Jan 7, 2009 at 9:53 PM Post #11 of 47
The amp you want at your budget is a Beta 22. It is a phenomenal, absolute top of the line Headphone and speaker amp. It can built moderately, or extremely maxed, depending on your budget and preferences. Go ahead and go balanced -- it's worth it for when you eventually try Sennheiser HD650s.

It is DIY, so will need to either buy one used on this forum, or find someone to build you one. Good options abound for builders here, though I'm not sure who's currently making them.

Expect around $1200 for this, and don't expect to find anything better for less.
 
Jan 7, 2009 at 11:11 PM Post #12 of 47
If you bought the RS-1, just pick up an Apogee Mini-DAC and you're done. I think the Mini-DAC feeding the RS-1 right out of the headphone output sounds good. No separate headphone amp necessary. Great synergy here.

Then the XLR outputs will be free to feed a pre-amp/integrated amp to your speakers.
 
Jan 8, 2009 at 2:15 AM Post #14 of 47
You're talking about spending some serious Bucks. Are there any retailers in you area where you could audition gear?

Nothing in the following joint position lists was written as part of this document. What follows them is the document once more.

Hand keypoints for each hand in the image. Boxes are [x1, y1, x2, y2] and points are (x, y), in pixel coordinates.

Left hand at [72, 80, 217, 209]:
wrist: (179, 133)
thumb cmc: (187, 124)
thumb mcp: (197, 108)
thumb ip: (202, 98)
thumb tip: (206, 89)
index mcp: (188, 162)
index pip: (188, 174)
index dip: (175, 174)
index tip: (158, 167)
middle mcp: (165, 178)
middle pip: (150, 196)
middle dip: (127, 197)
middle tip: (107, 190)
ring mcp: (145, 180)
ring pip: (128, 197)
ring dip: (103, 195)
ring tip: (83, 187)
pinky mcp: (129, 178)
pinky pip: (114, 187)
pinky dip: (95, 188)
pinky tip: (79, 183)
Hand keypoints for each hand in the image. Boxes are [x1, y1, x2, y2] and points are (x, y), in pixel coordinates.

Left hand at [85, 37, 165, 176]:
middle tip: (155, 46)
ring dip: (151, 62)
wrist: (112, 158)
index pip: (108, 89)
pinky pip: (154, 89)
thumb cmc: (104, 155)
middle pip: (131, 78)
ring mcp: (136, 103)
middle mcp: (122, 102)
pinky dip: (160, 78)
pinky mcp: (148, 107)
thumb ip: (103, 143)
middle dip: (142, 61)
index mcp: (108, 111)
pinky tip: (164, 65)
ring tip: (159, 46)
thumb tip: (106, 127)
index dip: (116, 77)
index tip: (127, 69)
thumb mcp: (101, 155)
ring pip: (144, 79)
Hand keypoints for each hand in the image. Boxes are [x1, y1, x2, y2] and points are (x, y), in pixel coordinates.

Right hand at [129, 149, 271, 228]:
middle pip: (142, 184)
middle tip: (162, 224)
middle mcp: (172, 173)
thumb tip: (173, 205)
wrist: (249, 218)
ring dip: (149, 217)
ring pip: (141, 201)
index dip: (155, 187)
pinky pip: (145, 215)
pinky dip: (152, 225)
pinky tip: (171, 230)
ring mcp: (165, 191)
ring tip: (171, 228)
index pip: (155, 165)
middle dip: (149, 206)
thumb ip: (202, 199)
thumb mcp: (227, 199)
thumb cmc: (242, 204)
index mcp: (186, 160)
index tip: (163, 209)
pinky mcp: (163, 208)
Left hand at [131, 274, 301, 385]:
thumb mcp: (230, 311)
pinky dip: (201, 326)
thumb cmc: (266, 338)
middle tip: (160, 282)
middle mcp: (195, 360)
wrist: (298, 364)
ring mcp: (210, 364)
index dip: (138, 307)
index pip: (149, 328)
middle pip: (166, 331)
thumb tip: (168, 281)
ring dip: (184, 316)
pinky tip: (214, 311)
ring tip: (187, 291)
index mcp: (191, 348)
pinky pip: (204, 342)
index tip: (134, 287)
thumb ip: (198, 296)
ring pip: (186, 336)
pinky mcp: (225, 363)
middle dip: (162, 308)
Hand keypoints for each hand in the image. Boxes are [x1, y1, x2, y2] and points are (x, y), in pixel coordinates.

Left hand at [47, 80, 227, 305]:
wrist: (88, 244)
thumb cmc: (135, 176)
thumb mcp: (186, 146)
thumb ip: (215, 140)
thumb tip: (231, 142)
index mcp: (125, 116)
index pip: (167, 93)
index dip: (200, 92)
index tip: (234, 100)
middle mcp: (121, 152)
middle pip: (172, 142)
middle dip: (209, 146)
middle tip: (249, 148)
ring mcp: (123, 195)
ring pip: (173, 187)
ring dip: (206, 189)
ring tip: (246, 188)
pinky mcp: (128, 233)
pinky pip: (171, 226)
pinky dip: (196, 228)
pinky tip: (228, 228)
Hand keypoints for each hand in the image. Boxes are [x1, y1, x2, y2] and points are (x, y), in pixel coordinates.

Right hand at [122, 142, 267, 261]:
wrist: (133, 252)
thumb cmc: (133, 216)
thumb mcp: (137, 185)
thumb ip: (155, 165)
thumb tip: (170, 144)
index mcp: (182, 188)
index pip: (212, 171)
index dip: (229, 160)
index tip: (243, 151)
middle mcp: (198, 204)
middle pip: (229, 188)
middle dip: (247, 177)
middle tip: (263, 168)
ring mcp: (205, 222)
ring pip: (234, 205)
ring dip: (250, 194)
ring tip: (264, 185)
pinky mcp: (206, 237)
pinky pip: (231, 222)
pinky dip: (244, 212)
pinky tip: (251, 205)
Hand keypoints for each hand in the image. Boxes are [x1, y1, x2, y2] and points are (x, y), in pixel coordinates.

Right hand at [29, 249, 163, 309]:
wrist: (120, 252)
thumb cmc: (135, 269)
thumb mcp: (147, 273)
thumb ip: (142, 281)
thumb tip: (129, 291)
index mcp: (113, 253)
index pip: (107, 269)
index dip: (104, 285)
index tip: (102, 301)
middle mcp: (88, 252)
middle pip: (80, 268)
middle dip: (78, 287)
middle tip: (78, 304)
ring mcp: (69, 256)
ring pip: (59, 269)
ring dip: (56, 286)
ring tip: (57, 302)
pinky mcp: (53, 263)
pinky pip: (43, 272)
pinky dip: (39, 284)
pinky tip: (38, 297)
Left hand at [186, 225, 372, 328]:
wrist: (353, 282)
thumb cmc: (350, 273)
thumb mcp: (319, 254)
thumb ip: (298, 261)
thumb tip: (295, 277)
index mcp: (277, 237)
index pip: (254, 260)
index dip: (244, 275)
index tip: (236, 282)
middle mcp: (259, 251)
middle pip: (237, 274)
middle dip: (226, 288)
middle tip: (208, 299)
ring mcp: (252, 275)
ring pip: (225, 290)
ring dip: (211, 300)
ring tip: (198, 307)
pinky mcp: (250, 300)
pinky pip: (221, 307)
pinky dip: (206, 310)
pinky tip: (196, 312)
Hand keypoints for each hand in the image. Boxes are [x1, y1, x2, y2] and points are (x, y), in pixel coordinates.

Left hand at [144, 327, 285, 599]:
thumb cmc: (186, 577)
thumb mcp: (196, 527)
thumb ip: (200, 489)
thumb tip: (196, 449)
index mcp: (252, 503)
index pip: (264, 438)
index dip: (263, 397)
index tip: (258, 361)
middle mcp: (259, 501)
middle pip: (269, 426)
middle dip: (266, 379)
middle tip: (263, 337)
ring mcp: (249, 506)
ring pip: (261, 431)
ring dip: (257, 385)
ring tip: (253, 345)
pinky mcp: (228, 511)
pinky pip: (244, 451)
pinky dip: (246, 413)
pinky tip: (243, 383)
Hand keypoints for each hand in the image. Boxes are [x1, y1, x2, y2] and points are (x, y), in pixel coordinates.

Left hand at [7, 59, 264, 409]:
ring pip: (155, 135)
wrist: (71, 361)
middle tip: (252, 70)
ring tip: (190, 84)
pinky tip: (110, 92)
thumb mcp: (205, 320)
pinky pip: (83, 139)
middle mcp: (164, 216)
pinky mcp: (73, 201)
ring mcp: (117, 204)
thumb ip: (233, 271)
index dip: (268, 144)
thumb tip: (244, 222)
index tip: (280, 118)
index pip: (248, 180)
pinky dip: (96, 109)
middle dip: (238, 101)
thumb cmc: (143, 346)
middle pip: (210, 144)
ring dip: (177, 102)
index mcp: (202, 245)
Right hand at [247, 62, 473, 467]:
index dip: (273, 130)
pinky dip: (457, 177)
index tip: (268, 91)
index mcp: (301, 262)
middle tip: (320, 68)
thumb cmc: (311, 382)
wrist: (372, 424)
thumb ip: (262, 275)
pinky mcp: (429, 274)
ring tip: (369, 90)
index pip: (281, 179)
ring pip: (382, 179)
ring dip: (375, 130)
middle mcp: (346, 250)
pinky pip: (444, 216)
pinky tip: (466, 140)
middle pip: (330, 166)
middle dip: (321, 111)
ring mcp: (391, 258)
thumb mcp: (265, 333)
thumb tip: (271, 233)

Or maybe a local Head-Fi meet where you could listen to equipment?
How about getting in touch with a local/not-to-far-away Head-Fi member who would let you listen to some gear.
Where do you live? Your musical tastes are very near mine, I have a Marantz CD5001> woo 3+>RS-1, plus a bunch of other phones. The RS-1 is my favorite.
 
Jan 10, 2009 at 8:08 PM Post #15 of 47
Lots of great advice and sugestions, thanks guys.

The RS1's got here today and WOW. They are only running off my ipod right now but they already sound better then any HP I have ever heard. I cant wait to hear them with a proper source and amp!

Since the RA1 is supposed to be such a good match I ordered one of the CMOY diy amps off ebay to give a try until I can decide on a real amp. I also picked up a Headroom Micro Ultra Dac with upgraded psu on the for sale forums here. The amp and source should be here early in the week and I will let you know how I make out with them.